The European Space Agency's 800 million pounds probe will become the Earth's first early warning system against asteroid impacts - even those that lie centuries ahead.
One of the key tasks of the telescope, featuring the most high-powered video camera ever built, is to stare at the space between the Earth and the Sun to plot the tracks of the thousands of asteroids lurking there.
Astronomers have not been able to spot such asteroids because they orbit between the Earth and the Sun, whose radiation blinds telescopes, but they are regarded as the most dangerous because their orbits often cross the Earth's.
"Gaia will measure all the asteroids including those between us and the sun which are the really nasty ones because we cannot see them," said Gerry Gilmore, professor of experimental philosophy at Cambridge University's Institute of Astronomy, who is a lead scientist on the project.
Gaia mission's other main task is designed to create the first 3D map of our Milky Way galaxy.
"Gaia is the biggest video camera with a sensor 1m long and 0.5m wide," Gilmore said.
"It will follow a billion stars for five or six years, plotting their movements 80 times so that we can work out their exact tracks.
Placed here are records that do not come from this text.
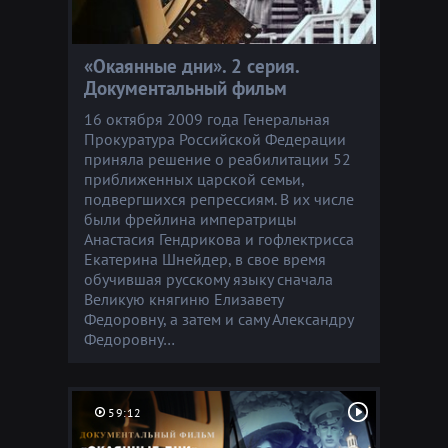
«Окаянные дни». 2 серия.
Документальный фильм
16 октября 2009 года Генеральная
Прокуратура Российской Федерации
приняла решение о реабилитации 52
приближенных царской семьи,
подвергшихся репрессиям. В их числе
были фрейлина императрицы
Анастасия Гендрикова и гофлектрисса
Екатерина Шнейдер, в свое время
обучившая русскому языку сначала
Великую княгиню Елизавету
Федоровну, а затем и саму Александру
Федоровну…
59:12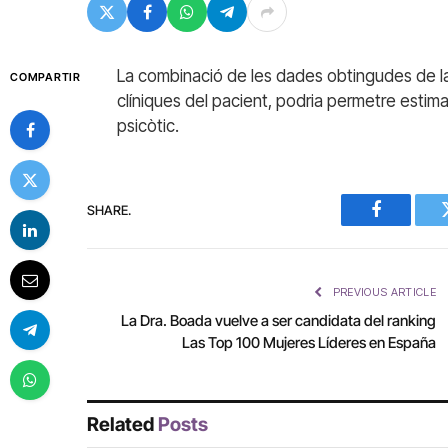
La combinació de les dades obtingudes de l
COMPARTIR
clíniques del pacient, podria permetre estima
psicòtic.
SHARE.
Facebook
PREVIOUS ARTICLE
La Dra. Boada vuelve a ser candidata del ranking
Las Top 100 Mujeres Líderes en España
Related
Posts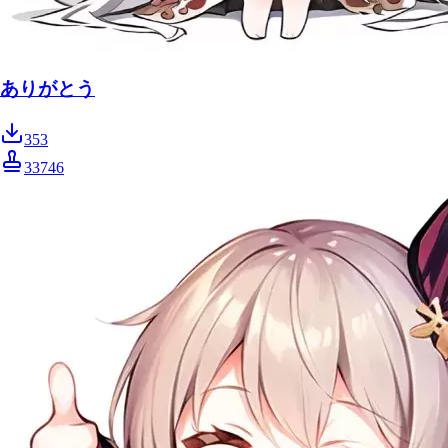
ありがとう
353
33746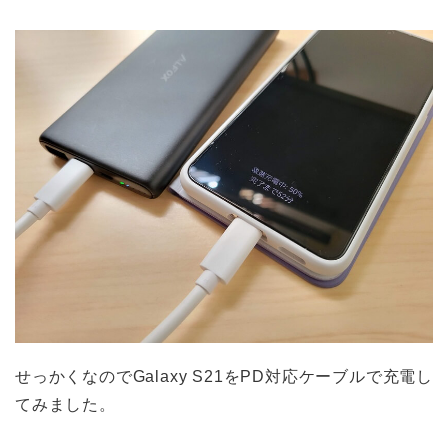
せっかくなのでGalaxy S21をPD対応ケーブルで充電し
てみました。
We can combine those movements with those of the Earth round the Sun to triangulate them - giving us the first accurate measurements across interstellar space," Gilmore added.
Gaia will let scientists build a network of 5,000 reference stars in the Milky Way plus 5,000 supernovae, exploded stars, whose distances will all be known. Scientists will use this to calculate the distances of other stars and galaxies.
The satellite completed final preparations in Europe last year and will take off from a launch site in French Guiana on November 20.